# Can you help identify this bike?



## Pirate.Jim (Dec 7, 2009)

Recently purchased this bike when I bought a group of bikes from somebody that was planning on restoring them but due to a new romance, gave up the bikes. This one I haven't found a lot of information on so asking the experts. The headbadge says Airman Deluxe. Any help you can give me, I would appreciate it greatly.


----------



## DonChristie (Dec 8, 2009)

What are Schwinns for 100, Alex? 

The badge looks Schwinn-esque IMO. Shes a beauty! 26"?


----------



## 37fleetwood (Dec 8, 2009)

Airman was the Spiegel brand. they didn't build their own bikes, they bought from various manufacturers. I don't think they ever used Schwinn as Schwinn did 2 things. first they insisted the bikes were sold through qualified bicycle shops, Spiegel was a hardware store and wouldn't qualify. second they always put their name on the badge, this one doesn't have it. while not an expert on early bikes, I am going to hazard a guess that it looks similar to the early Elgins of it's age so figure out who Sears used at that time and you might have a clue. they usually went with Murray and Columbia.


----------



## RMS37 (Dec 8, 2009)

Pre-Balloon Motobikes are among the hardest to date and to attribute to a specific manufacturer.  37Fleetwood is correct about the badge tying the bike to Spiegel as the retail outlet for the bike. I?ll add that the Biplane decal on the tank has been found on bicycles manufactured by Shelby, The fork crown also looks like a Shelby crown. In addition Spiegel is known to have used Shelby and Monark as suppliers in the late 1930's. 

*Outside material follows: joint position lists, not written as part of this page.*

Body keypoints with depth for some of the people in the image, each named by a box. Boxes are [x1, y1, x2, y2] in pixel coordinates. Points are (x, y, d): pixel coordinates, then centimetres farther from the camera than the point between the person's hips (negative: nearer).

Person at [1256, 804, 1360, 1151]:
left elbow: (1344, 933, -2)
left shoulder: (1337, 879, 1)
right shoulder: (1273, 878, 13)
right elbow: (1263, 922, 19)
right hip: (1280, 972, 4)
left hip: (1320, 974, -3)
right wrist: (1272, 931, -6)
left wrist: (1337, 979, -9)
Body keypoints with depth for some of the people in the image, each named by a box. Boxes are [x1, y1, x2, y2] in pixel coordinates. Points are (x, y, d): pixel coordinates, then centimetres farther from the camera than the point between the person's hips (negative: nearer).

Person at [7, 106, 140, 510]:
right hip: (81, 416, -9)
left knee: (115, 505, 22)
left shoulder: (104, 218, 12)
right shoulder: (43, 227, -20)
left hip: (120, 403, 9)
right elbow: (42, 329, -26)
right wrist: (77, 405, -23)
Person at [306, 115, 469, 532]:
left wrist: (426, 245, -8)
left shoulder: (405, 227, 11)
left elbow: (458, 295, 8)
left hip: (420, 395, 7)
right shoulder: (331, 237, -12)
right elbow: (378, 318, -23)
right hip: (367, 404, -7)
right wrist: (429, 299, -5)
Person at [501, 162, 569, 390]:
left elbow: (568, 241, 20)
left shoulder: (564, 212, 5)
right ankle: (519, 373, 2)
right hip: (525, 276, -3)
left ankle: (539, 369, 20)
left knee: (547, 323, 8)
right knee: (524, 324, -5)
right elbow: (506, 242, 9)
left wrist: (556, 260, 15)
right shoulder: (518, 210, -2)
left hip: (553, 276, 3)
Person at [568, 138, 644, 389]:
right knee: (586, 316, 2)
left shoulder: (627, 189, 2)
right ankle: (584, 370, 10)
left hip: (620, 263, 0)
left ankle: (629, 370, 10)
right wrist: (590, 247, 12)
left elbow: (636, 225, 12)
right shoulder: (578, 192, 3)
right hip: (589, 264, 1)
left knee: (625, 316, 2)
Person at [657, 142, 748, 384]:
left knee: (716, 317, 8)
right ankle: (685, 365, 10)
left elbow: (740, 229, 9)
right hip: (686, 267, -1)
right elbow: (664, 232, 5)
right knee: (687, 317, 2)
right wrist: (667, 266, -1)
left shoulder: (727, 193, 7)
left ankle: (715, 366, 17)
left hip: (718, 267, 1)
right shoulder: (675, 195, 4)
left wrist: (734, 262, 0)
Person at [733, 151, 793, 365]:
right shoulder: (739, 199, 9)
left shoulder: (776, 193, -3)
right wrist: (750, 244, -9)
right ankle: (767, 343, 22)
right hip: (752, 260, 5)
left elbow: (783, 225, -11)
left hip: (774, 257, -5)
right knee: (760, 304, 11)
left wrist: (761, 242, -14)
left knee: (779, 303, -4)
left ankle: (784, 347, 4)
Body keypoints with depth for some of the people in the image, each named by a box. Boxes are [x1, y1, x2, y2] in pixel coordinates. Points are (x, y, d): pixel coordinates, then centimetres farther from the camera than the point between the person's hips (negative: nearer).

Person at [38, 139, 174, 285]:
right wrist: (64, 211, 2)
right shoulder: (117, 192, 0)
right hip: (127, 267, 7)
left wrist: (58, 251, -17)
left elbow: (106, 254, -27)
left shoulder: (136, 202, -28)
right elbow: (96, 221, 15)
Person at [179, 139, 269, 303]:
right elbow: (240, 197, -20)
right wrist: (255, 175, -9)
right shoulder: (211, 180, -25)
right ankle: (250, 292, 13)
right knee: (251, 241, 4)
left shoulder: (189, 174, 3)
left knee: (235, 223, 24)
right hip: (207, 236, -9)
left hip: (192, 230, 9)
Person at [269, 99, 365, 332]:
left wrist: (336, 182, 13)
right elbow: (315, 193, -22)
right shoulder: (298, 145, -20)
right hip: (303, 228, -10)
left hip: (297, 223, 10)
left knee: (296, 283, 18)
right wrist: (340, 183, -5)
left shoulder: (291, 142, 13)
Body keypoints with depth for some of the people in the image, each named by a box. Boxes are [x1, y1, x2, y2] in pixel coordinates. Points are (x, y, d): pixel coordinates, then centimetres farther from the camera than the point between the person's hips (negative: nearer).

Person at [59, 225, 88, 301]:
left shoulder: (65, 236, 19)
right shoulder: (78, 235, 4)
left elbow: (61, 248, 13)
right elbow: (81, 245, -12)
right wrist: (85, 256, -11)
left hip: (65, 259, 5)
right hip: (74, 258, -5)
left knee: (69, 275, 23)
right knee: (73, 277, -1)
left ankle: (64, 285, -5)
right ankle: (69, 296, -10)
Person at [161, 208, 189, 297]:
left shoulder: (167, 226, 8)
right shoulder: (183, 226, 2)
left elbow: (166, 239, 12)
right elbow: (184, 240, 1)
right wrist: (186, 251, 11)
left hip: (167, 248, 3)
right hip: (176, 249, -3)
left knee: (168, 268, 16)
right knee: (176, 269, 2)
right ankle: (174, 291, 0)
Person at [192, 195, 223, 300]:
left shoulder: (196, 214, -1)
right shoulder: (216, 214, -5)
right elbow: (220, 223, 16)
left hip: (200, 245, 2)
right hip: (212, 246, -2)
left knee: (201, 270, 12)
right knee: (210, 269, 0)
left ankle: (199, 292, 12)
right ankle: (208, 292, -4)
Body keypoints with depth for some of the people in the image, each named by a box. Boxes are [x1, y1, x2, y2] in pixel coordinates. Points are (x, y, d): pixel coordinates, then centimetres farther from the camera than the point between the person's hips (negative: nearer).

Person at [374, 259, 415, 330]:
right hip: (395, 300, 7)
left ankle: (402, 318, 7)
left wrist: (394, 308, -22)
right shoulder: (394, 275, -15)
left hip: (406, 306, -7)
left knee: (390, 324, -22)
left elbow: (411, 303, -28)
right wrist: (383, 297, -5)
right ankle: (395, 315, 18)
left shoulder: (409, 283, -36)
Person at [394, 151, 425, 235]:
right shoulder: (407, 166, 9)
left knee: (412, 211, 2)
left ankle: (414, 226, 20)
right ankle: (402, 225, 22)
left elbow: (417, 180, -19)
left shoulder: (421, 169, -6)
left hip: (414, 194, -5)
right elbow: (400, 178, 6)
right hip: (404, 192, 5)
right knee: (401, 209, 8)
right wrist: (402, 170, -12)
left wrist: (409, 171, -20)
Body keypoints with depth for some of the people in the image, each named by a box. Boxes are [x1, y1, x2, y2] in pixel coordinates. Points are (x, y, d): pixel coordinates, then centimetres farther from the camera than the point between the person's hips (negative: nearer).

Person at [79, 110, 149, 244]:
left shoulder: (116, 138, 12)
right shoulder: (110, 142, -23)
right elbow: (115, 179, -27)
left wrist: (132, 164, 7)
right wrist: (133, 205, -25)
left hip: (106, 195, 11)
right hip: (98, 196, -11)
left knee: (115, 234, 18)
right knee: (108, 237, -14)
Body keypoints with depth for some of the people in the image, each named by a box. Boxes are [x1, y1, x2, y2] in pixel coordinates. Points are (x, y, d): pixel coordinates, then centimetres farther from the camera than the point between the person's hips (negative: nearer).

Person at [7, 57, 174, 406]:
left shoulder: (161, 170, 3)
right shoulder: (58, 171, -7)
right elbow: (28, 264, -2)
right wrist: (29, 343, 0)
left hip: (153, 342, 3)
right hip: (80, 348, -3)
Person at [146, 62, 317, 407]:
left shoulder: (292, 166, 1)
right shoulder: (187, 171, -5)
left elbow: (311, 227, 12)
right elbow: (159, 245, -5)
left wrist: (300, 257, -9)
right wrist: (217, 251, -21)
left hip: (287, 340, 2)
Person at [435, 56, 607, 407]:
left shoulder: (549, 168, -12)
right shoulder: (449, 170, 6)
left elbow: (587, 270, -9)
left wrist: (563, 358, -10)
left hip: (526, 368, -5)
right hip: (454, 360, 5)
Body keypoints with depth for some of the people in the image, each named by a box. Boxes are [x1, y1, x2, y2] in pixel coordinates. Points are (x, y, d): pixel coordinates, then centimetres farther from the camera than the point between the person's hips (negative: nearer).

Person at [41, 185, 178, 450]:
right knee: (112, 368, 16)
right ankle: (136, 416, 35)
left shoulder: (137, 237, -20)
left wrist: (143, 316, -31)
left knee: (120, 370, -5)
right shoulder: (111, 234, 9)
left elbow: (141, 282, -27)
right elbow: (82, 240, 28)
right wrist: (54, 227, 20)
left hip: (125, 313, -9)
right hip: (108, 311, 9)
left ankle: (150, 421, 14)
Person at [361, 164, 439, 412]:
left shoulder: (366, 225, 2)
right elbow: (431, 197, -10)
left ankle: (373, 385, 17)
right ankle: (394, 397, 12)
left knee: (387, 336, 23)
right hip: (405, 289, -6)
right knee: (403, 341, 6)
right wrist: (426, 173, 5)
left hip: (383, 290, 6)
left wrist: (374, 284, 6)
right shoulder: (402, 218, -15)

The Shelby Cycle Company was formed out of a series of events in the mid twenties and if your bike is a Shelby it likely dates from the late twenties through about 1934-35 at the latest.


----------



## Pirate.Jim (Dec 8, 2009)

*Thanks....*

Really appreciate the information.  Will have to try and figure out what I'm going to do with it.


----------



## schwinnderella (Dec 8, 2009)

first they insisted the bikes were sold through qualified bicycle shops said:
			
		

> I disagree,I do not believe Spiegel was a hardware store it was a store similar to wards or sears.Previous to sometime in the 50's Schwinns could be bought in hardware stores,lawnmower shops,and other businesses that were not bicycle shops.At this same time many schwinn built bikes did not have the schwinn name on the badge!


----------



## HIGGINSFOREVER (Dec 8, 2009)

Spiegel  also had a catalog like sears did.spring catalog 1939 shows bikes made by monark silver king and shelby,spiegel sold bikes were brand name airman.


----------